» **Written tasks**
1 – Please translate this sentence from the extract below into Spanish: "The United States has much to offer culturally and in scientific innovation."
2 – Reproduce the extract below word for word from "- How can we" to "for trading deals.".

» **Extract**
- The failure of market capitalism…
- The threat to civilization as we know it of United States hegemony; talk about the ‘evil empire!’ Setting the world against itself. The ‘re-colonization’ of Britain; and Britain’s supine stance towards American ‘leadership.’ Let us remember that there has never been a ‘special relationship.’ The U.S. is an alien state that has never had British interests at heart. The United States has much to offer culturally and in scientific innovation. I have many American friends and embrace many things American – I worked for American newspapers for more than a quarter of a century, for heaven’s sake. But the United States is a flawed model for Britain; there is an underclass of ‘have-nots’ – almost a ‘third world’ – co-existing with the ‘haves’ who live in their golden ghettoes, oblivious of the brutality of the social system. (Canada is a more enlightened model.)
- The dangers of Globalization; how can we protect ourselves from the domino effect; involuntary contagion from other markets? (The Greek debacle? The unknown limits of debt and liability through the profusion of ‘derivatives.’ How can we control the pirates?)
- How can we as members of the EU remain separate from the failure of the political Euro adventure; the persistence of the Euro-zone to preserve the Procrustian political/monetary fiasco of one bank rate to serve all in a region of social and economic dissonance? How can one have monetary union without political union? Anything less is a disaster. But for any kind of political union to work, one would need a much smaller EU of arguably ‘countries like us’ – Germany, Austria, France, Italy, Spain, Portugal, Finland, Sweden, Denmark, Norway, Belgium, the Netherlands… I would balk at the Balkans, Greece and Turkey… except for trading deals.

» **Recorded information**
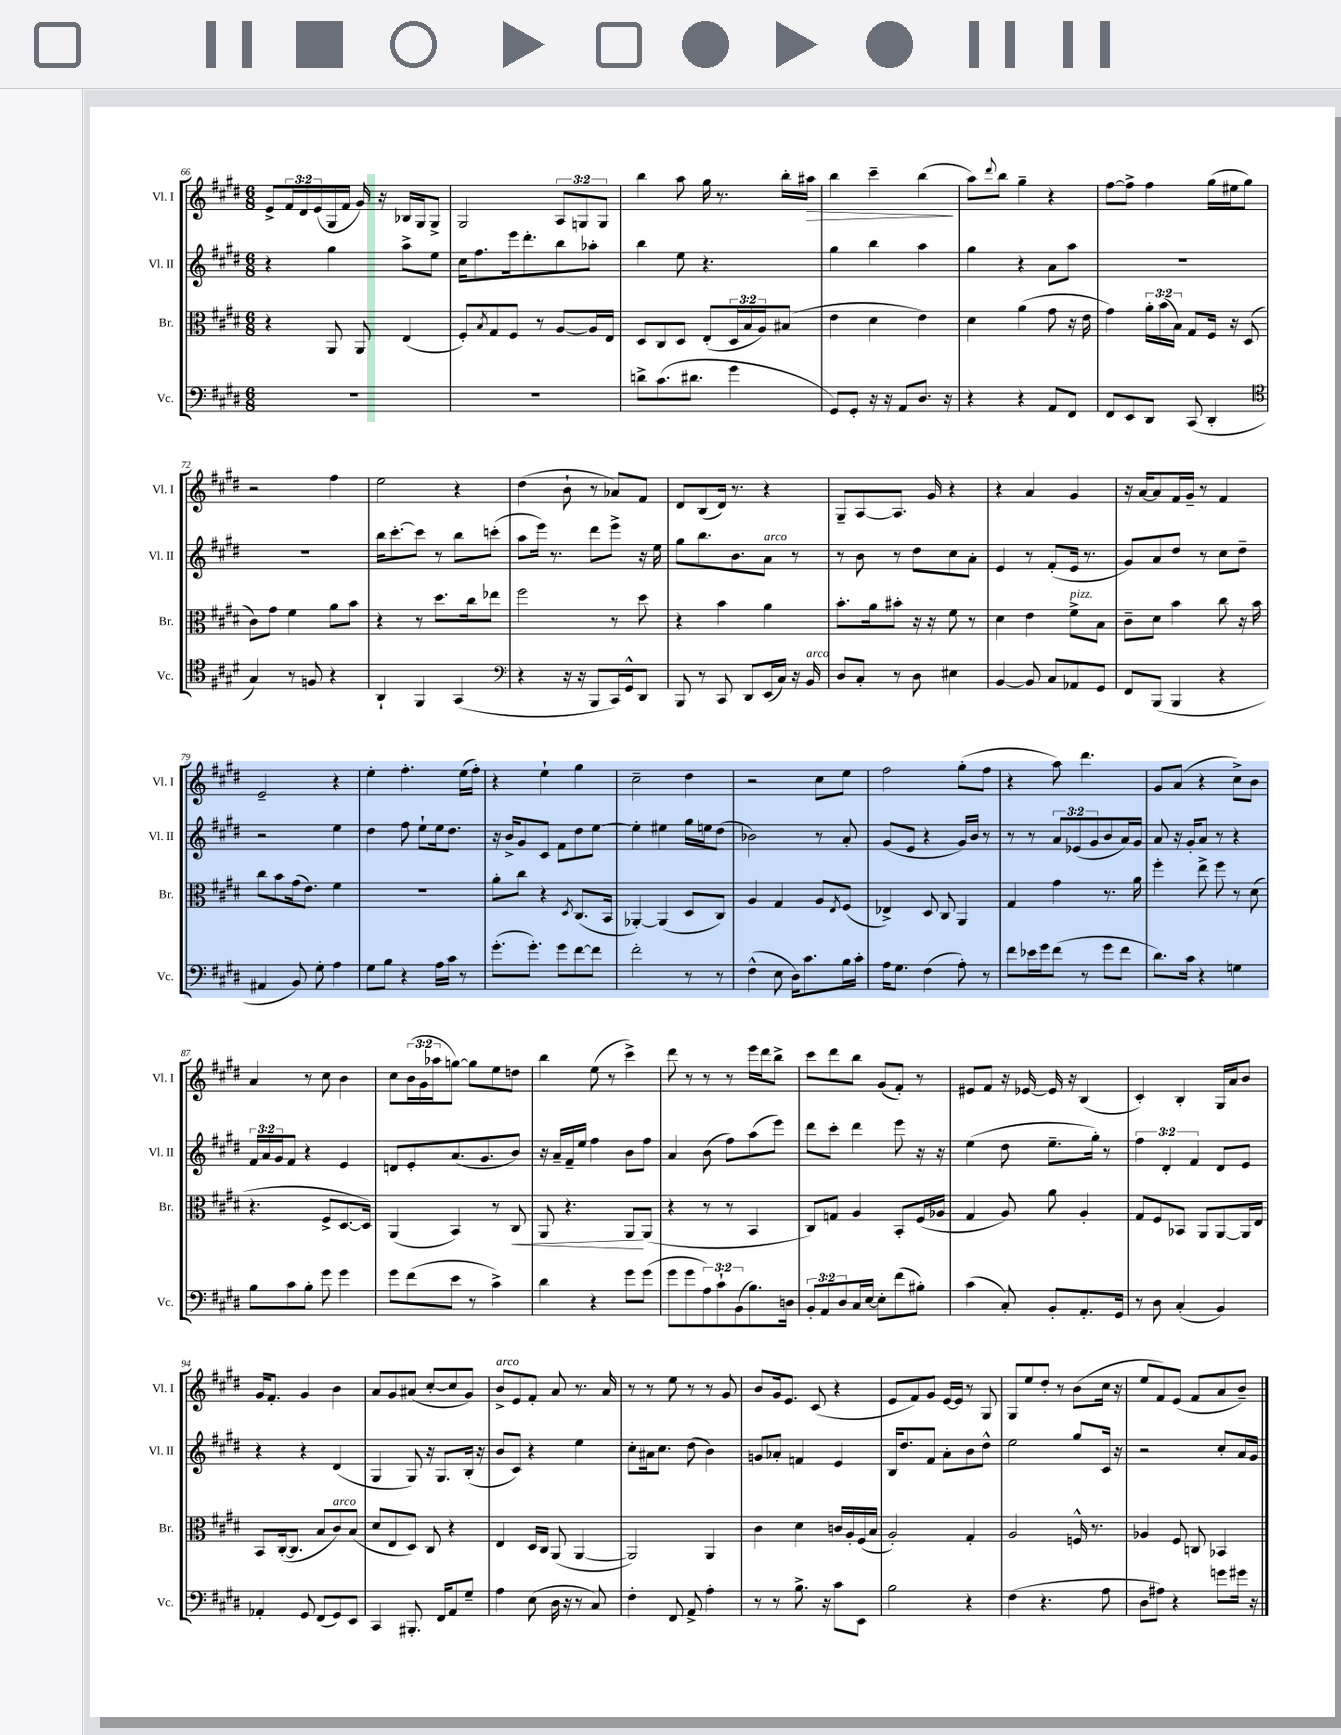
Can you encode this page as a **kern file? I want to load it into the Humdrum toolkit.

» **Set of answers**
1 – Estados Unidos tiene mucho que ofrecer en lo cultural y en innovación científica.

2 –
- How can we as members of the EU remain separate from the failure of the political Euro adventure; the persistence of the Euro-zone to preserve the Procrustian political/monetary fiasco of one bank rate to serve all in a region of social and economic dissonance? How can one have monetary union without political union? Anything less is a disaster. But for any kind of political union to work, one would need a much smaller EU of arguably ‘countries like us’ – Germany, Austria, France, Italy, Spain, Portugal, Finland, Sweden, Denmark, Norway, Belgium, the Netherlands… I would balk at the Balkans, Greece and Turkey… except for trading deals.